The database system employs a number of internal checks to ensure the integrity of the inventory data. In addition to the scanning of all sample IDs, the system uses an interface created in Microsoft Access, which provides a feature-rich interface for the user (dynamic querying and searches, automatic entry of default values, automation of routine tasks). Data are stored permanently in an MS SQL Server 2000 database, which enforces quality constraints and referential integrity (e.g., ensuring that all samples can be properly linked to a study and individual submission). Access to the data is via an encrypted HTTP (internet) connection, and access is provided for authorized users with valid passwords only.
Methods Development
In addition to working with investigators on development of methods for analysis of new SNPs, the Core is also able to develop new assays. As a result of the interest of CEHNM members in oxidative stress, several new assays were developed in the current grant period and made available to investigators. They include plasma and urinary isoprostanes using commercial kits, 8-oxodeoxyguanosine using monoclonal antibody 1F7 developed by Dr. Santella’s laboratory (4), oxidized plasma proteins assayed with a commercial antibody to the dinitrophenyl group after the derivitization of carbonyl groups by dinitrophenyl hydrazine and nitrated plasma proteins using a commercial antibody to nitrotyrosine.

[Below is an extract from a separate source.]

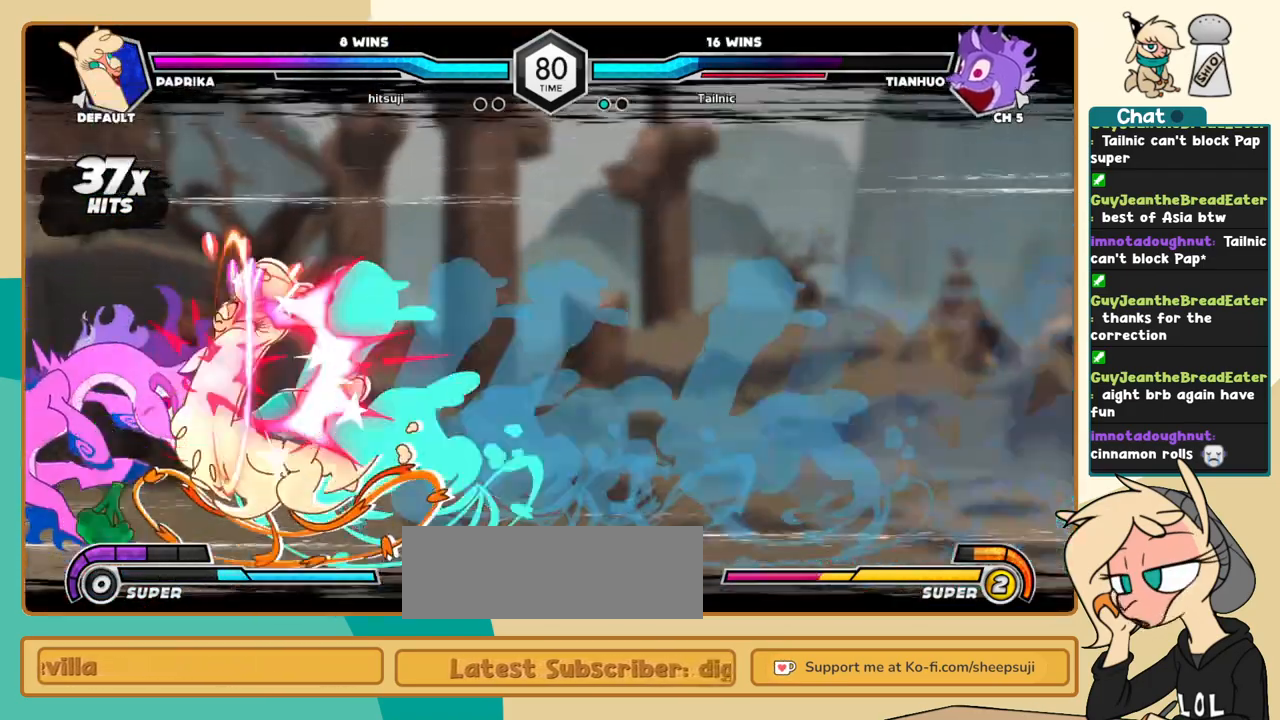
{"keys": ["k", "l"], "events": []}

Study Design, Data Management and Analysis
Study Design
Any research center dedicated to advancing a scientific program must be armed with the best tools to create, collect, weigh and interpret evidence. In this regard, epidemiological, clinical and basic science studies in environmental health science may benefit from guidance in study design and statistical analysis.
Many of the characteristic questions of interest to NIEHS investigators have large statistical components. As a major example, formal epidemiological studies of purported exposure-disease associations often arise as a result of public or scientific concern regarding clusters of disease that are perceived as excesses. Many of the exposures are truly environmental, for example, low dose electromagnetic fields derived from power lines or water contaminants introduced from disinfection plants. Published literature on these and other issues is often questioned, since causal interpretations may be hindered by problems of bias, measurement error, inadequate control for confounding variables and inappropriate methods of data analysis. Other exposures, such as dietary constituents and active and passive smoking, are not strictly environmental but pose similar problems for study.

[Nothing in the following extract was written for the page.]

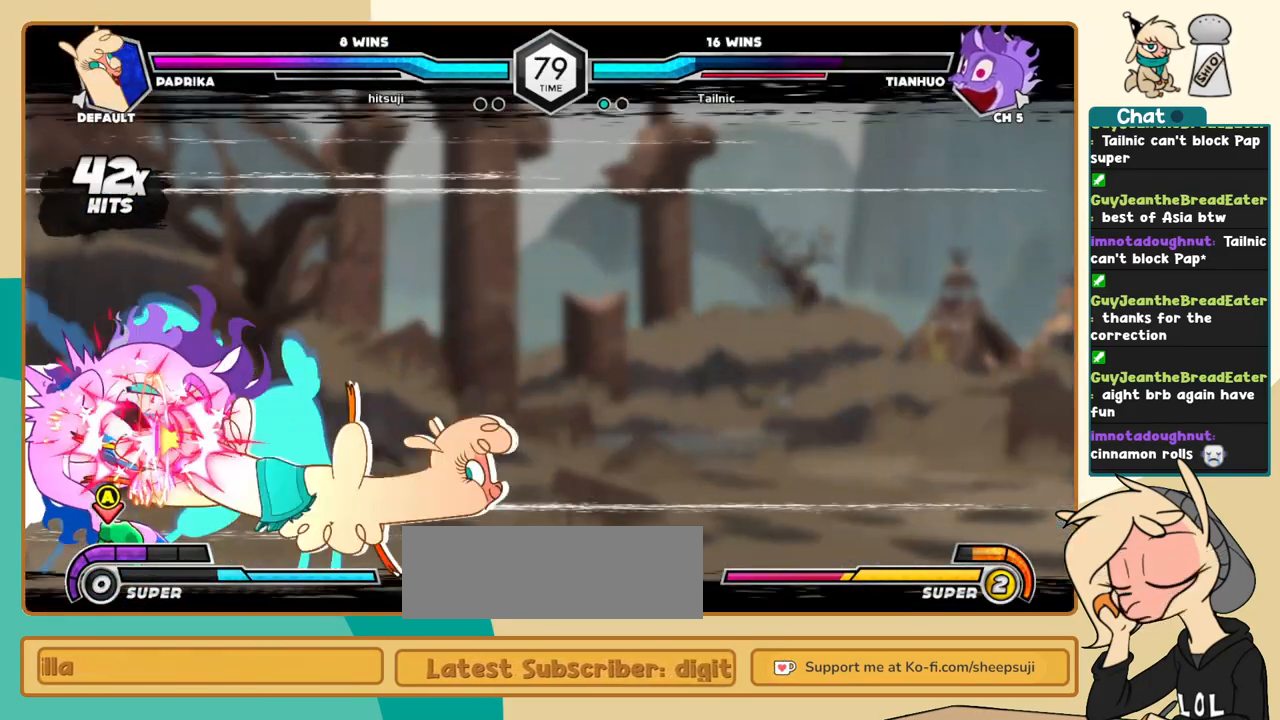
{"keys": ["k", "l"], "events": []}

The IHS Core provides an interrelated network of biostatistical specialists as a resource to the community of CEHNM researchers. These Core members provide consultative, programming and analytical expertise on a wide range of issues to Center investigators and pilot study investigators who are planning or conducting research through the CEHNM. These include advice on design and statistical tests for proposed studies and sophisticated multivariate regression models such as Poisson, proportional hazards and polychotomous logistic regression. Power calculations and consultation on various methods of correction for measurement error are provided. Consultation is available for advanced statistical analysis, including the development of new statistical models, as required.
Data Management
Modern epidemiological research is collaborative and data intensive. Sophisticated data collection, storage and quality control techniques are available and capable of greatly enhancing the efficiency and scientific precision of such projects. However, advanced expertise in exploiting these resources does not typically fall within the skill set of the individual investigator. As a result, the engagement of proficient personnel and centralization of the data management resources, making them available to a set of investigators with similar needs, can achieve great benefits and efficiencies. In addition, if the programmers and data managers involved work in a specialized area for a prolonged period of time, they gain a unique familiarity with the methods and needs of the investigators.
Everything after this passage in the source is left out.